*TASK GOAL*
The lines you return should be those containing the string "strategica", taken from the data below.

*DATA FOR PROCESSING*

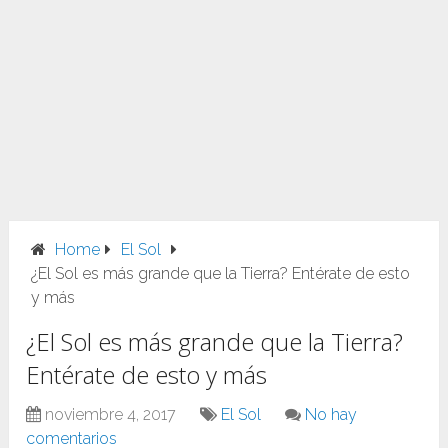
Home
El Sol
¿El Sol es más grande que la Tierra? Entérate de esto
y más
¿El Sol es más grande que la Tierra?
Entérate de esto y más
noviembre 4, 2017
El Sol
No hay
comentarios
* * *
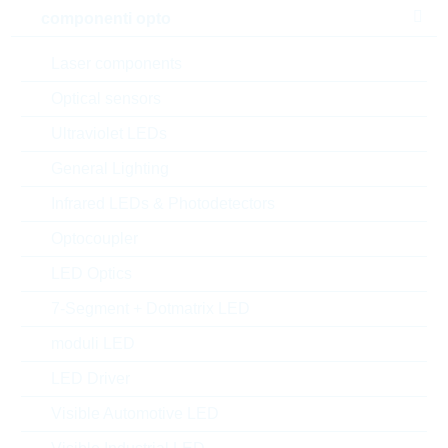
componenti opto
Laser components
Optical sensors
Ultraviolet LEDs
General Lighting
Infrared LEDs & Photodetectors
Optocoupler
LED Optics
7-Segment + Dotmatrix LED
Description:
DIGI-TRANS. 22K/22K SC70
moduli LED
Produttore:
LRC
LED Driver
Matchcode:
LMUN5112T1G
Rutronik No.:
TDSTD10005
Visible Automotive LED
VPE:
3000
==
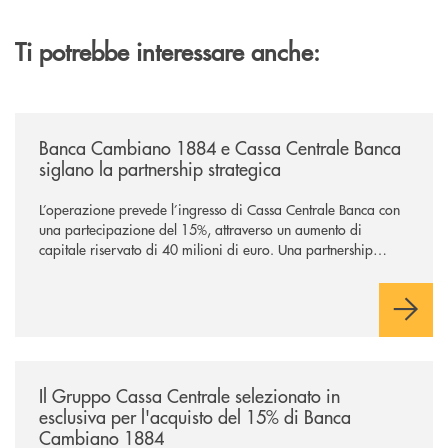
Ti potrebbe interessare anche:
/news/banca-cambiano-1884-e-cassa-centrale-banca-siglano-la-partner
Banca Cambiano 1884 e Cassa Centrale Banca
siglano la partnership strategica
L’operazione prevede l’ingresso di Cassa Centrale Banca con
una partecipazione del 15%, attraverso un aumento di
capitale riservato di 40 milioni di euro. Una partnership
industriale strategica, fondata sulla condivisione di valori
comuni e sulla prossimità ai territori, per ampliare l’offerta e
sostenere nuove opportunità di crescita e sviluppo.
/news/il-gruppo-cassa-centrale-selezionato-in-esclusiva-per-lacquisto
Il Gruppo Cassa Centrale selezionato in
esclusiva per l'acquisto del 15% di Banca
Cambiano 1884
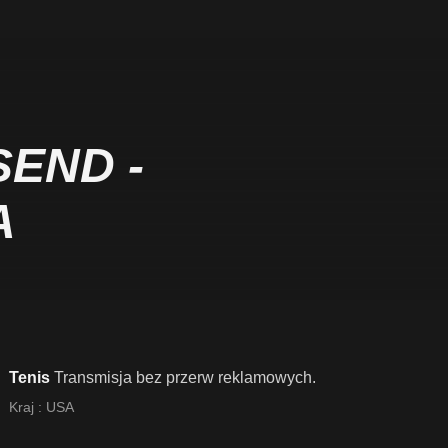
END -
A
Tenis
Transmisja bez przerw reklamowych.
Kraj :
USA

*EXERCISE RESPONSE*
siglano la partnership strategica
industriale strategica, fondata sulla condivisione di valori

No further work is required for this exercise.